→ **PROBLEM TO SOLVE**
Return every one of the following entries verbatim, line for line, with no changes.

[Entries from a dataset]
-----
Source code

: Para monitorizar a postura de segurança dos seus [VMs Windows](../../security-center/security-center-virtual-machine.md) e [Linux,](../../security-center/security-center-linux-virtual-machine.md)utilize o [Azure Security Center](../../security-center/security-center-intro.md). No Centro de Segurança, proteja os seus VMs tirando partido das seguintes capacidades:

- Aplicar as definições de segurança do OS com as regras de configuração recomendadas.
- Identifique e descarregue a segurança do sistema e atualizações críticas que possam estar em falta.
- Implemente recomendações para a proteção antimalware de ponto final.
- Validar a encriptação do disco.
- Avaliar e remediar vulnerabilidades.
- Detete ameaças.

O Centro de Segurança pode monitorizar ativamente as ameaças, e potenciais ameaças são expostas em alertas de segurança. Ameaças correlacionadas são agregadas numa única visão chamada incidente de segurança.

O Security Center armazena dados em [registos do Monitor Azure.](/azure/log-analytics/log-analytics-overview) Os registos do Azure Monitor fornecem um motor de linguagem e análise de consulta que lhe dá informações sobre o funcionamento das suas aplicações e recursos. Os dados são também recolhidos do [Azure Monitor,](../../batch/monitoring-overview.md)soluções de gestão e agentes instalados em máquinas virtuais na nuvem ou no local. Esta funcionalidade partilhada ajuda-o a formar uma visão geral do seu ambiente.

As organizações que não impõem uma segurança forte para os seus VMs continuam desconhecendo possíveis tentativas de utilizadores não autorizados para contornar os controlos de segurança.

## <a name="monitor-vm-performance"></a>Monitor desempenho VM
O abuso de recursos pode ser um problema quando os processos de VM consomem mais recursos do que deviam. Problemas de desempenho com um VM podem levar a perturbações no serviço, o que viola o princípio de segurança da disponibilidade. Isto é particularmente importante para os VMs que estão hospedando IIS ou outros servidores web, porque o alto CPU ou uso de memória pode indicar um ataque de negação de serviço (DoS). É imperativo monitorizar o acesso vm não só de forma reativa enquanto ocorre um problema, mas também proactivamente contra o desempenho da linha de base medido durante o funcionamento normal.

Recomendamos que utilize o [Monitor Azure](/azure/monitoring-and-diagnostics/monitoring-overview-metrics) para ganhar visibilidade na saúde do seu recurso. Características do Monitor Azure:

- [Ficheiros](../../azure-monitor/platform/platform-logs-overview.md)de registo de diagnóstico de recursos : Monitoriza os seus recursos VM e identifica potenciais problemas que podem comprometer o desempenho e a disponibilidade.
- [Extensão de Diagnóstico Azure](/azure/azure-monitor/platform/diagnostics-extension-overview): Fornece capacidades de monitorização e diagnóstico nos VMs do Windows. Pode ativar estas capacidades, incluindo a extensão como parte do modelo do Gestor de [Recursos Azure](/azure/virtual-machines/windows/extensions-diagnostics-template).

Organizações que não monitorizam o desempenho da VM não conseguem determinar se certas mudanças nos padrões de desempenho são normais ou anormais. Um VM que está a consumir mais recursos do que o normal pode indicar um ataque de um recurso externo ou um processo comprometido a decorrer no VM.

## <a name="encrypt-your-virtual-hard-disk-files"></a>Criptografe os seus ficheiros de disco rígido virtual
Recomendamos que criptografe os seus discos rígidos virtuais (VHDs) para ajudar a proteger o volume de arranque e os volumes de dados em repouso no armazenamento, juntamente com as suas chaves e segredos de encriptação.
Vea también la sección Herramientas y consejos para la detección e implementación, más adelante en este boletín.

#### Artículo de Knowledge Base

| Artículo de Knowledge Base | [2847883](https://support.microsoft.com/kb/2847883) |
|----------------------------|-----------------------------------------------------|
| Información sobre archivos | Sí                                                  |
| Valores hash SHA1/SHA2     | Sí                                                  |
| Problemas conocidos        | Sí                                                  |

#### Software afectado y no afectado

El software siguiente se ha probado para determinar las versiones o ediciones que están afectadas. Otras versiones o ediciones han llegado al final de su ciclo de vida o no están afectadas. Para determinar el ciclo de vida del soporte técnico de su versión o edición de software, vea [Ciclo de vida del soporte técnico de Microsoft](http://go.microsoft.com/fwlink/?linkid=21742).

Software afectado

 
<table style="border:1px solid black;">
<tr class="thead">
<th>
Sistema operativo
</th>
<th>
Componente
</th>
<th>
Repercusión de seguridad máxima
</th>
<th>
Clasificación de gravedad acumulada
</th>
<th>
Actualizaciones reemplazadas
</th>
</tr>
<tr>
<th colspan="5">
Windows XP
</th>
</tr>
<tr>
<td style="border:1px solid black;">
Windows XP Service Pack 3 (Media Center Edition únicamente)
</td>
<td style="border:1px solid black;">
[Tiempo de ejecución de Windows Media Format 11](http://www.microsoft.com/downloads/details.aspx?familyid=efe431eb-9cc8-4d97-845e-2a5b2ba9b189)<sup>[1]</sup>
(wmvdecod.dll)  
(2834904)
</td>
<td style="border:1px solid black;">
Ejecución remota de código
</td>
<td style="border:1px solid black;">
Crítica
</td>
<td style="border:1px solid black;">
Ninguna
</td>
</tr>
-----
→ **SOLUTION TO THIS PROBLEM**
Source code

: Para monitorizar a postura de segurança dos seus [VMs Windows](../../security-center/security-center-virtual-machine.md) e [Linux,](../../security-center/security-center-linux-virtual-machine.md)utilize o [Azure Security Center](../../security-center/security-center-intro.md). No Centro de Segurança, proteja os seus VMs tirando partido das seguintes capacidades:

- Aplicar as definições de segurança do OS com as regras de configuração recomendadas.
- Identifique e descarregue a segurança do sistema e atualizações críticas que possam estar em falta.
- Implemente recomendações para a proteção antimalware de ponto final.
- Validar a encriptação do disco.
- Avaliar e remediar vulnerabilidades.
- Detete ameaças.

O Centro de Segurança pode monitorizar ativamente as ameaças, e potenciais ameaças são expostas em alertas de segurança. Ameaças correlacionadas são agregadas numa única visão chamada incidente de segurança.

O Security Center armazena dados em [registos do Monitor Azure.](/azure/log-analytics/log-analytics-overview) Os registos do Azure Monitor fornecem um motor de linguagem e análise de consulta que lhe dá informações sobre o funcionamento das suas aplicações e recursos. Os dados são também recolhidos do [Azure Monitor,](../../batch/monitoring-overview.md)soluções de gestão e agentes instalados em máquinas virtuais na nuvem ou no local. Esta funcionalidade partilhada ajuda-o a formar uma visão geral do seu ambiente.

As organizações que não impõem uma segurança forte para os seus VMs continuam desconhecendo possíveis tentativas de utilizadores não autorizados para contornar os controlos de segurança.

## <a name="monitor-vm-performance"></a>Monitor desempenho VM
O abuso de recursos pode ser um problema quando os processos de VM consomem mais recursos do que deviam. Problemas de desempenho com um VM podem levar a perturbações no serviço, o que viola o princípio de segurança da disponibilidade. Isto é particularmente importante para os VMs que estão hospedando IIS ou outros servidores web, porque o alto CPU ou uso de memória pode indicar um ataque de negação de serviço (DoS). É imperativo monitorizar o acesso vm não só de forma reativa enquanto ocorre um problema, mas também proactivamente contra o desempenho da linha de base medido durante o funcionamento normal.

Recomendamos que utilize o [Monitor Azure](/azure/monitoring-and-diagnostics/monitoring-overview-metrics) para ganhar visibilidade na saúde do seu recurso. Características do Monitor Azure:

- [Ficheiros](../../azure-monitor/platform/platform-logs-overview.md)de registo de diagnóstico de recursos : Monitoriza os seus recursos VM e identifica potenciais problemas que podem comprometer o desempenho e a disponibilidade.
- [Extensão de Diagnóstico Azure](/azure/azure-monitor/platform/diagnostics-extension-overview): Fornece capacidades de monitorização e diagnóstico nos VMs do Windows. Pode ativar estas capacidades, incluindo a extensão como parte do modelo do Gestor de [Recursos Azure](/azure/virtual-machines/windows/extensions-diagnostics-template).

Organizações que não monitorizam o desempenho da VM não conseguem determinar se certas mudanças nos padrões de desempenho são normais ou anormais. Um VM que está a consumir mais recursos do que o normal pode indicar um ataque de um recurso externo ou um processo comprometido a decorrer no VM.

## <a name="encrypt-your-virtual-hard-disk-files"></a>Criptografe os seus ficheiros de disco rígido virtual
Recomendamos que criptografe os seus discos rígidos virtuais (VHDs) para ajudar a proteger o volume de arranque e os volumes de dados em repouso no armazenamento, juntamente com as suas chaves e segredos de encriptação.
Vea también la sección Herramientas y consejos para la detección e implementación, más adelante en este boletín.

#### Artículo de Knowledge Base

| Artículo de Knowledge Base | [2847883](https://support.microsoft.com/kb/2847883) |
|----------------------------|-----------------------------------------------------|
| Información sobre archivos | Sí                                                  |
| Valores hash SHA1/SHA2     | Sí                                                  |
| Problemas conocidos        | Sí                                                  |

#### Software afectado y no afectado

El software siguiente se ha probado para determinar las versiones o ediciones que están afectadas. Otras versiones o ediciones han llegado al final de su ciclo de vida o no están afectadas. Para determinar el ciclo de vida del soporte técnico de su versión o edición de software, vea [Ciclo de vida del soporte técnico de Microsoft](http://go.microsoft.com/fwlink/?linkid=21742).

Software afectado

 
<table style="border:1px solid black;">
<tr class="thead">
<th>
Sistema operativo
</th>
<th>
Componente
</th>
<th>
Repercusión de seguridad máxima
</th>
<th>
Clasificación de gravedad acumulada
</th>
<th>
Actualizaciones reemplazadas
</th>
</tr>
<tr>
<th colspan="5">
Windows XP
</th>
</tr>
<tr>
<td style="border:1px solid black;">
Windows XP Service Pack 3 (Media Center Edition únicamente)
</td>
<td style="border:1px solid black;">
[Tiempo de ejecución de Windows Media Format 11](http://www.microsoft.com/downloads/details.aspx?familyid=efe431eb-9cc8-4d97-845e-2a5b2ba9b189)<sup>[1]</sup>
(wmvdecod.dll)  
(2834904)
</td>
<td style="border:1px solid black;">
Ejecución remota de código
</td>
<td style="border:1px solid black;">
Crítica
</td>
<td style="border:1px solid black;">
Ninguna
</td>
</tr>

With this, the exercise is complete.